What doesn't help is that there are no definite timelines yet for competitive football to begin in India. The national domestic schedule has been chalked out from August 1 to May 2021, but the Indian Super League (ISL) isn't expected to begin until October at the earliest. India's rescheduled qualifier against Qatar at home is also pencilled in for October 8, and this makes the pacing of all training important.
"I try to train out on the pitch two to three times a week, and since the gyms are open, I go to the gym as well and try to get some fitness training done," says Sandhu, who has won the Golden Glove in the ISL for successive seasons now. "Right now, because I am fortunate to be training, I have to keep in mind that I don't overdo it. So what I do is, for two weeks I go hard, almost every single day, and then I take a weekend off. That's how I try to pace it."

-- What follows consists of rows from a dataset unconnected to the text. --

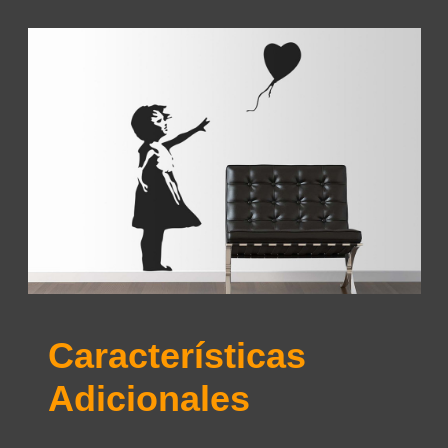
Características
Adicionales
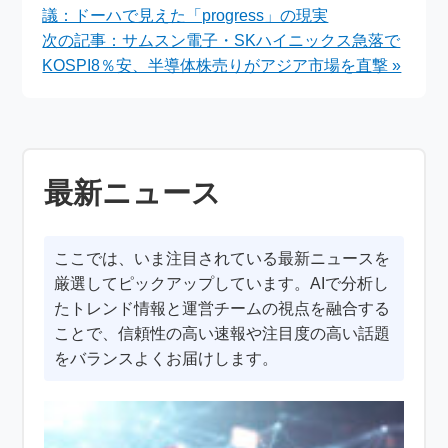
議：ドーハで見えた「progress」の現実
次の記事：サムスン電子・SKハイニックス急落で
KOSPI8％安、半導体株売りがアジア市場を直撃 »
最新ニュース
ここでは、いま注目されている最新ニュースを
厳選してピックアップしています。AIで分析し
たトレンド情報と運営チームの視点を融合する
ことで、信頼性の高い速報や注目度の高い話題
をバランスよくお届けします。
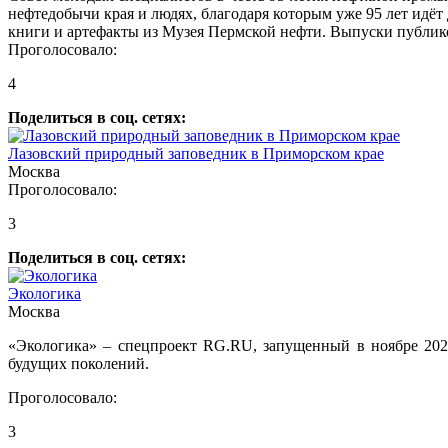
нефтедобычи края и людях, благодаря которым уже 95 лет идёт
книги и артефакты из Музея Пермской нефти. Выпуски публико
Проголосовало:
4
Поделиться в соц. сетях:
Лазовский природный заповедник в Приморском крае
Москва
Проголосовало:
3
Поделиться в соц. сетях:
Экологика
Москва
«Экологика» – спецпроект RG.RU, запущенный в ноябре 2023
будущих поколений.
Проголосовало:
3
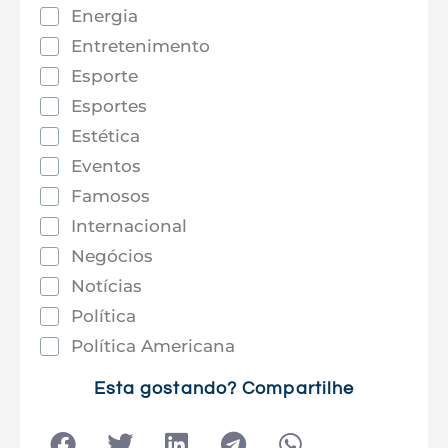
Energia
Entretenimento
Esporte
Esportes
Estética
Eventos
Famosos
Internacional
Negócios
Notícias
Política
Política Americana
Saúde
Esta gostando? Compartilhe
Tec e Inovação
Tecnologia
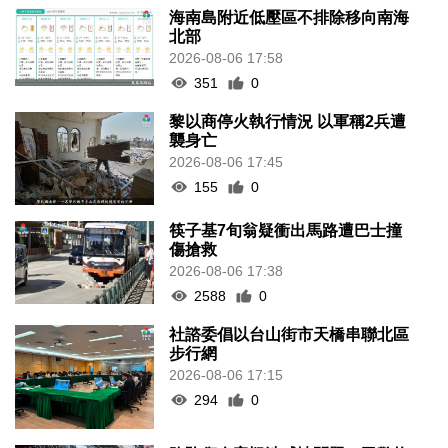
海南島附近低壓區不排除移向南海
北部
2026-08-06 17:58
351
0
黎以商停火執行情況 以軍稱2兵遭
襲身亡
2026-08-06 17:45
155
0
筷子基7旬翁疑衝出馬路遭巴士撞
傷搶救
2026-08-06 17:38
2588
0
社諮委倡以台山街市天橋串聯北區
步行網
2026-08-06 17:15
294
0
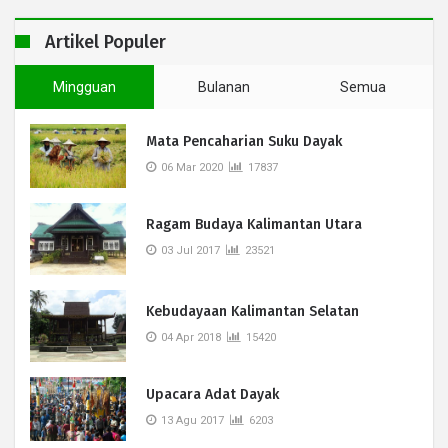
Artikel Populer
Mingguan
Bulanan
Semua
Mata Pencaharian Suku Dayak
06 Mar 2020
17837
Ragam Budaya Kalimantan Utara
03 Jul 2017
23521
Kebudayaan Kalimantan Selatan
04 Apr 2018
15420
Upacara Adat Dayak
13 Agu 2017
6203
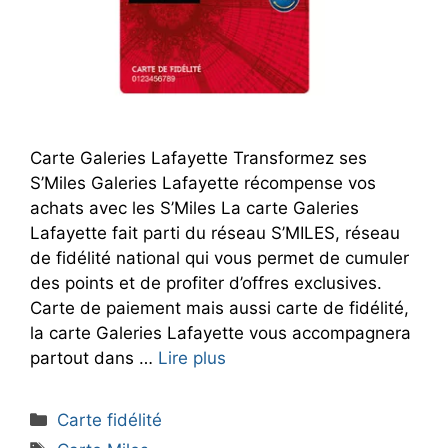
Carte Galeries Lafayette Transformez ses
S’Miles Galeries Lafayette récompense vos
achats avec les S’Miles La carte Galeries
Lafayette fait parti du réseau S’MILES, réseau
de fidélité national qui vous permet de cumuler
des points et de profiter d’offres exclusives.
Carte de paiement mais aussi carte de fidélité,
la carte Galeries Lafayette vous accompagnera
partout dans …
Lire plus
Catégories
Carte fidélité
Étiquettes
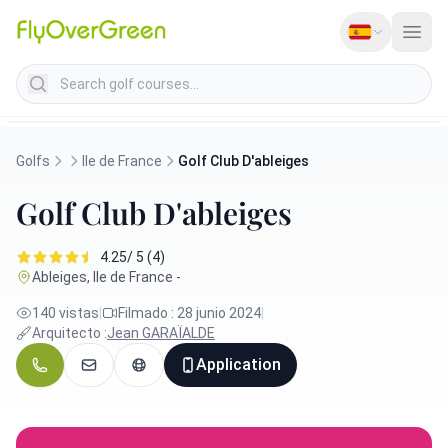
Search golf courses
Golfs
Ile de France
Golf Club D'ableiges
Golf Club D'ableiges
4.25/ 5 (4)
Ableiges, Ile de France -
140 vistas
|
Filmado : 28 junio 2024
|
Arquitecto :
Jean GARAÏALDE
Application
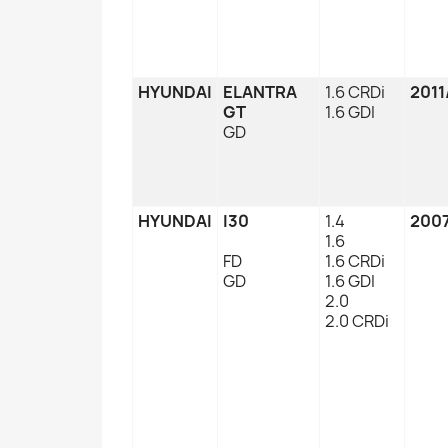
HYUNDAI
ELANTRA
1.6 CRDi
2011
GT
1.6 GDI
GD
HYUNDAI
I30
1.4
2007
1.6
FD
1.6 CRDi
GD
1.6 GDI
2.0
2.0 CRDi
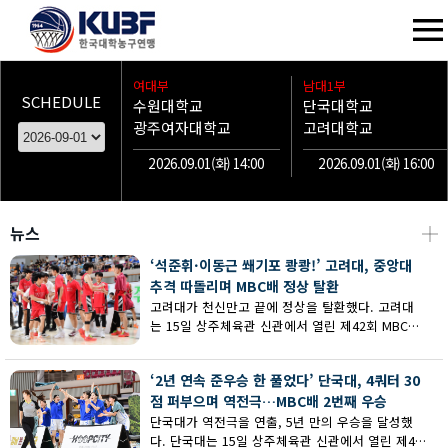
여대부
남대1부
SCHEDULE
수원대학교
단국대학교
광주여자대학교
고려대학교
2026.09.01(화) 14:00
2026.09.01(화) 16:00
뉴스
┼
‘석준휘·이동근 쐐기포 쾅쾅!’ 고려대, 중앙대
추격 따돌리며 MBC배 정상 탈환
고려대가 천신만고 끝에 정상을 탈환했다. 고려대
는 15일 상주체육관 신관에서 열린 제42회 MBC배
전국대학농구 상주대회 남대부 결승에서 중앙대의
추격을 따돌리며 73-62로 승리했다.
‘2년 연속 준우승 한 풀었다’ 단국대, 4쿼터 30
점 퍼부으며 역전극…MBC배 2번째 우승
단국대가 역전극을 연출, 5년 만의 우승을 달성했
다. 단국대는 15일 상주체육관 신관에서 열린 제42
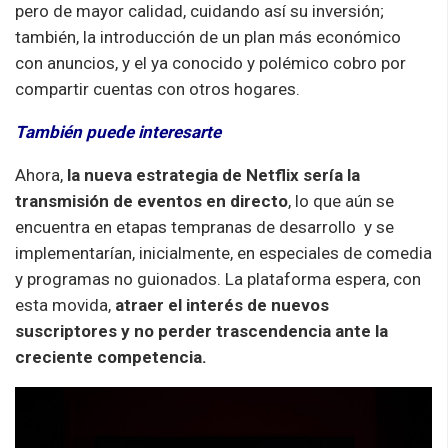
pero de mayor calidad, cuidando así su inversión;
también, la introducción de un plan más económico
con anuncios, y el ya conocido y polémico cobro por
compartir cuentas con otros hogares.
También puede interesarte
Ahora,
la nueva estrategia de Netflix sería la
transmisión de eventos en directo
, lo que aún se
encuentra en etapas tempranas de desarrollo y se
implementarían, inicialmente, en especiales de comedia
y programas no guionados. La plataforma espera, con
esta movida,
atraer el interés de nuevos
suscriptores y no perder trascendencia ante la
creciente competencia.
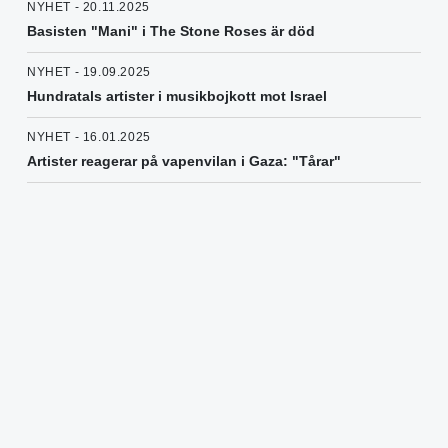
NYHET - 20.11.2025
Basisten "Mani" i The Stone Roses är död
NYHET - 19.09.2025
Hundratals artister i musikbojkott mot Israel
NYHET - 16.01.2025
Artister reagerar på vapenvilan i Gaza: "Tårar"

Communication with his teammates back home has been minimal, says Sandhu, though he took notice of captain Sunil Chhetri's social media posts about training at the Inspire Institute of Sport earlier in the month. "Some of the people, like Rahul Bheke and Kean Lewis in Mumbai, they've started to come out a little bit. Sandesh Jhingan is in Chandigarh, but I have not been able to talk to any single player.
"It's weird. We don't have an answer on when things will come back to normal, and when will we start competing, because things are still pretty bad in India. You can't really do much regarding sports in this kind of situation, because our sport needs all locations of India. Teams are based everywhere, and some of the locations are hit hard, so you can't resume play."
In the meantime, it's his friendship with Paartalu, one of BFC's most consistent performers in recent seasons, that keeps him going.
"If Erik wasn't there, and if I wasn't there for Erik, it would have been not that easy," says Sandhu. "Especially for me, because I am not from Australia. He has his trainers, so I have that connection, and I have been able to use that to my advantage."